A relever encore que l’actuelle prise en compte de l’aménagement du territoire dans les études préparatoires des PAG semble insuffisante aux yeux du CSAT pour éviter efficacement des développements allant manifestement à l’encontre des objectifs PDAT 2023 (et plus généralement du développement durable).
Chap.5 : Conclusions
Le défi qui est posé par ce nouveau programme directeur est bien plus grand que le précédent car la vitesse du changement climatique et la nouvelle politique énergétique ont pris aujourd’hui une importance bien plus grande qu’il y a 20 ans. En revanche nous avons mis plus de 15 ans à mettre en place de nouveaux dispositifs d’aménagement que sont les plans sectoriels et ceci dans une période à forte dynamique de croissance économique.

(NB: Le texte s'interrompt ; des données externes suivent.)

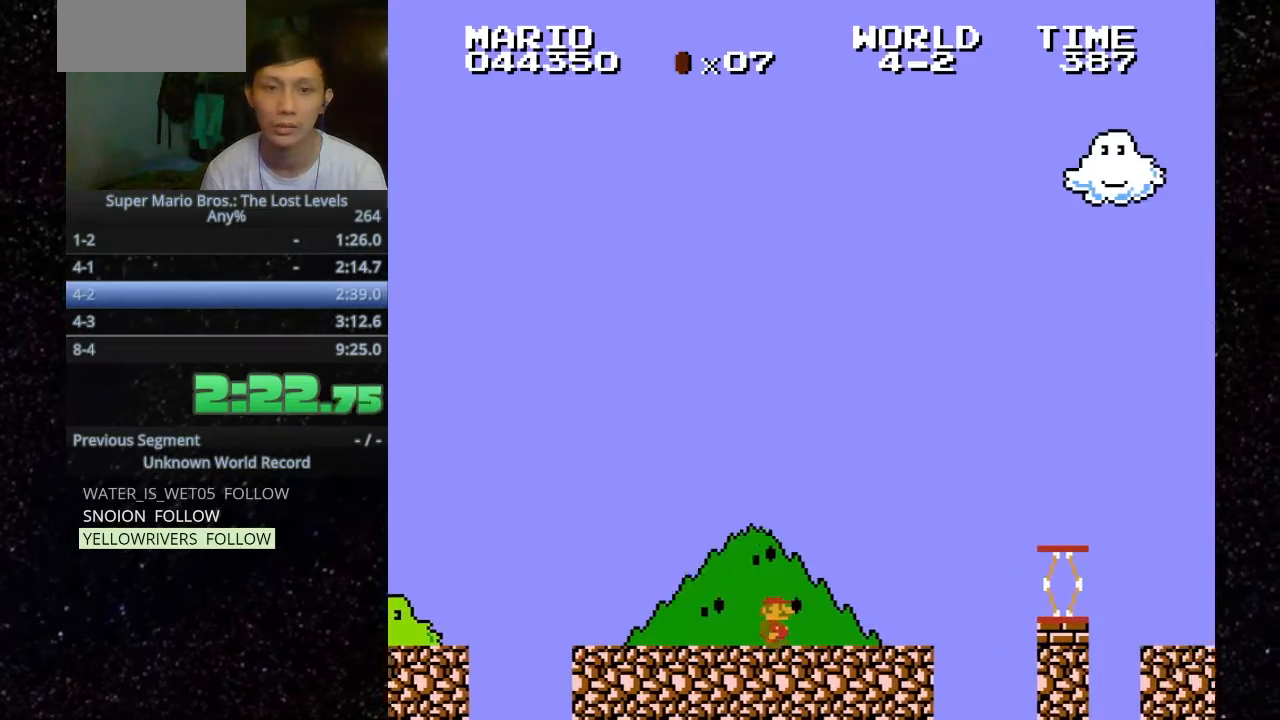
{"keys": [".", "h", "o"], "events": [[167, ".", "down"]]}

Il nous faut inverser la vitesse de planification si l’on veut atteindre les objectifs ambitieux du « Double Zéro » formulé par le PDAT 2023. La planification devra agir beaucoup plus rapidement que durant la période précédente et pour cela il faudra donner plus de moyens à l’aménagement du territoire.
La contradiction entre les normes élevées fixées au niveau des objectifs et les faibles ressources mises à disposition, amène le CSAT à se poser la question sur la capacité de planification de l’Etat, sans compter la suffisance des instruments juridiques et financiers. Le risque est d’être rapidement dépassé si la fonction de coordination n’est pas suffisamment exercée. Il faut que les décisions stratégiques sur les trajectoires à adopter soient prises en haut lieux et ne soient pas laissées à l’appréciation des municipalités.

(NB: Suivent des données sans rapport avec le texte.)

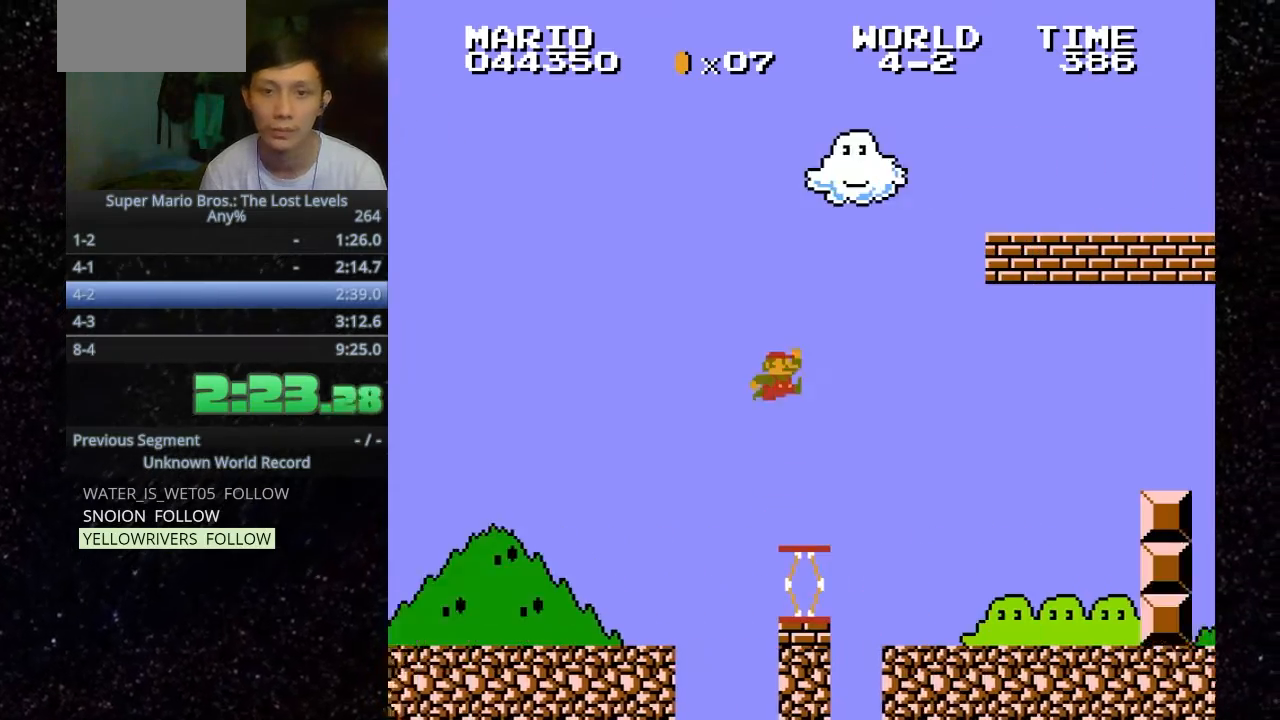
{"keys": [".", "h", "o"], "events": [[33, ".", "up"], [500, ".", "down"]]}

Pour ce faire, le CSAT est d’avis qu’il faudra intensifier encore d’avantage la coopération et la coordination entre la planification au niveau des services de l’Etat et celle dévolue aux collectivités locales et plus particulièrement en matière d’urbanisme. Cette coopération est la clé du succès de cette politique d’aménagement du territoire pour changer notre urbanité, notre façon de vivre et de se déplacer, voire de travailler.
Le CSAT demande la mise en œuvre d’un véritable plan d’action national relatif à la stratégie PDAT. Ce plan ambitieux comportant des axes prioritaires devra être porté par les communes et dispensera de moyens et ressources permettant aux communes de le réaliser sur une période couvrant les prochaines 20 années. Mais il est clair que ce plan devra également être partagé dans sa mise en œuvre par d’autres acteurs économiques et financiers (individus et entreprises, ONG…) afin de permettre dans le futur le maintien d’une bonne qualité de vie à ses citoyens et de diminuer les risques d’une détérioration de la résilience en lien avec le changement climatique.